An update on major microarray and RNA-seq studies, exploration of data integration approaches using gene coexpression network, and outline of important web resources.

Processed soybeans are the world’s largest source of animal protein feed and the second largest source of vegetable oil.

The identification of genes that control important traits provides the basis for genetic improvements for developing crops that produce more yield to supply a growing population and are resistant to biotic (e.g., insect pests) and abiotic stresses (e.g., climate change). A transcriptome represents that small percentage of the genetic code that is transcribed into RNA molecules. By studying transcriptomes, researchers hope to determine when and where genes are turned on or off in various types of cells and tissues when exposed to different treatments. In the past decade, over 3000 samples of soybean transcriptomic data have accumulated in public repositories.

Main descriptive statistics of RNA-seq samples on the National Center for Biotechnology Information’s Sequence Read Archive (SRA) database. (a) Distribution of samples by country (b) Number of SRA samples by tissue.

A new Review article from Dr. Thiago Venancio and coauthors from Universidade Estadual do Norte Fluminense in Brazil explores the state of the art in soybean transcriptomics resources and gene coexpression networks.

The article first introduces hybridization-based (i.e. microarrays) and sequence-based (i.e. RNA-seq) technologies and discusses the benefits of each.

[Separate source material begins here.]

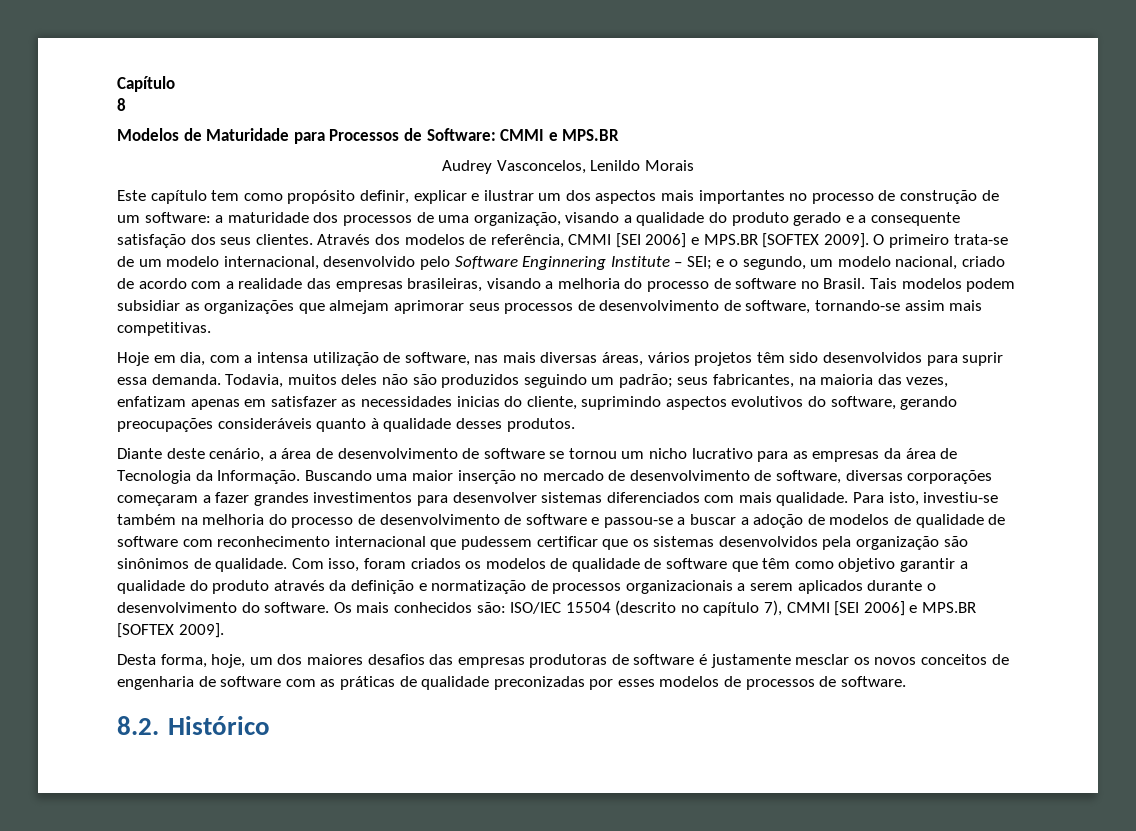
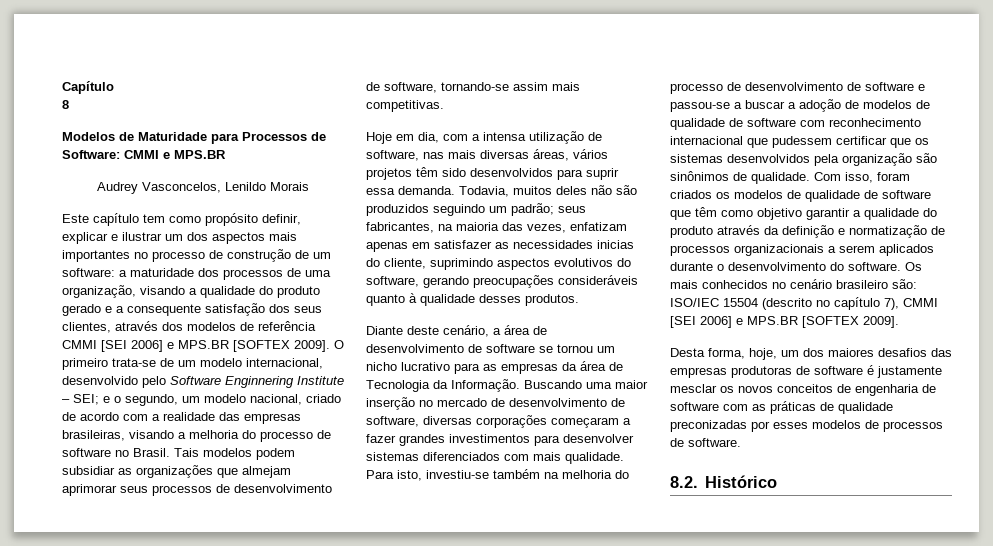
[255,234,371,245] clientes. Através -> [62,321,158,333] clientes, através
[490,234,564,248] referência, -> [258,321,316,331] referência
(472, 607) none -> [772,279,888,289] no cenário brasileiro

Most importantly, microarrays rely on species- or transcript-specific probes (i.e. short stretches of DNA or RNA) that are already known to indicate their relative expression. RNA-Seq, on the other hand can detect novel transcripts because it determines the nucleic acid sequence of a given DNA or RNA molecule, which is then identified. RNA-Seq technology can detect a higher percentage of differentially expressed genes, especially genes with low expression. For these reasons, RNA-Seq technology has begun replacing traditional microarray platforms for conducting transcriptional profiling. Major studies that have investigated soybean transcriptional programs in different tissues and conditions using both technologies are highlighted.

The authors then propose approaches integrating the huge amount of data on public repositories using gene coexpression networks (GCNs). GCNs are used for the exploration, interpretation, and visualization of the relationship among genes which work together to contribute to the expression of a particular trait (e.g., yield). “Nature loves pattern and order. In biological systems, molecular components (e.g., genes, proteins) are hierarchically organized in dense clusters commonly referred to as modules. GCNs are a powerful tool to identify modules of coexpressed genes that are likely participating in the same biological process. As genes in important crops have had their functions experimentally identified, GCNs can be used to infer functions of unknown genes based on the function of their coexpression partners. In an evolutionary perspective, these coexpression modules can be explored to identify genes that acquired new functions after duplication, and they can be compared across species to investigate conservation and divergence of orthogroups” explains Venancio.

Finally, the article identifies soybean transcriptomic resources and soybean expression data including the National Center for Biotechnology Information’s Sequence Read Archive (SRA) database – the largest publicly available repository of high throughput sequencing data and the Soybean Expression Atlas – a high-resolution gene expression database.